In a successful transition from one generation to the next, a parent treats a child as they would any new hire, says David Lassman, a management professor at Carnegie Mellon University’s Heinz College.
“If you bring someone in from the outside, you’d say, ‘Here’s our business, what are our challenges, where should we go?’” Lassman says. He also suggests that owners who tend to be domineering in family situations tone that down, or their children won’t be able to think for themselves or take risks as business owners.
A successful transition can require an owner to let the child make significant changes to the company’s business model, even selling off parts of it, says Lauri Union, a professor of entrepreneurship at Babson College. While products, services or whole divisions may go, what does remain is what Union calls the family’s entrepreneurial legacy.
Union says parents need to, as she puts it, “let go.”
“There is a process for letting go — doing it too quickly can be as bad as doing it too slowly or not at all — and that process varies from family to family and business to business,” she says.
Rita Tabatchnick expects her son Jason to be more than her shadow or stand-in as he becomes increasingly involved in the family’s soup business, Tabatchnick Fine Foods. She is looking for him to put his own imprint on the business.
“The new generation comes up with new desires, new foods, new technology, and you have to listen to their ideas,” says. Tabatchnick, 63, who plans to retire within the next 10 years.
Jason, who began working at the company when he was 13, is on the board and participates in Rita’s meetings, key phone calls and negotiations. When the company’s Somerset, N.J., factory needed extensive renovations last year, Jason evaluated contractors’ bids. When his mother had surgery recently, he took on some of her responsibilities. “He doesn’t just do the grunt work,” she says.

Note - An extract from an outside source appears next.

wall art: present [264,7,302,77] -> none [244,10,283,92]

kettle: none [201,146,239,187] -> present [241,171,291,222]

Ultimately, though, owners and their children also need to be prepared for the possibility that the planned handoff might not work out, Union says. Children need to have the room to say, “I don’t know if this is going to work for me. I may need an offramp,” Union says.

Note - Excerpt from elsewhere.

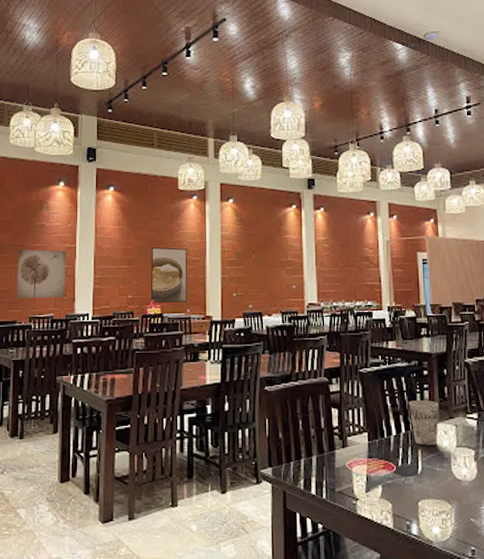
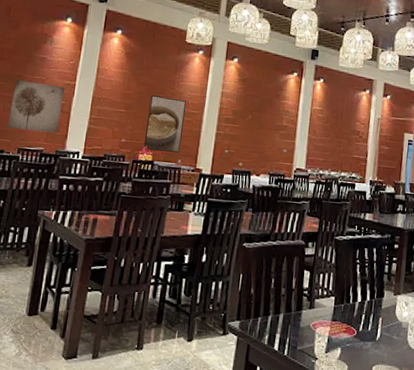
cup: present [408,400,439,446] -> none [376,271,404,316]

Kathleen Kuhn is realistic about the possibility that her son Ryan might decide against taking over her HouseMaster inspection company. Ryan is doing home inspections, getting hands-on experience, and “little by little we’re exposing him to things,” says Kuhn, 57. She hopes he’ll be ready in four or five years.
But while Ryan approached Kuhn and said he wanted to join the Bridgewater, N.J.-based business that Kuhn’s father started 30 years ago, he also thinks about moving out of the area. She would be disappointed if she ultimately must sell the firm, but she wants what’s best for her son.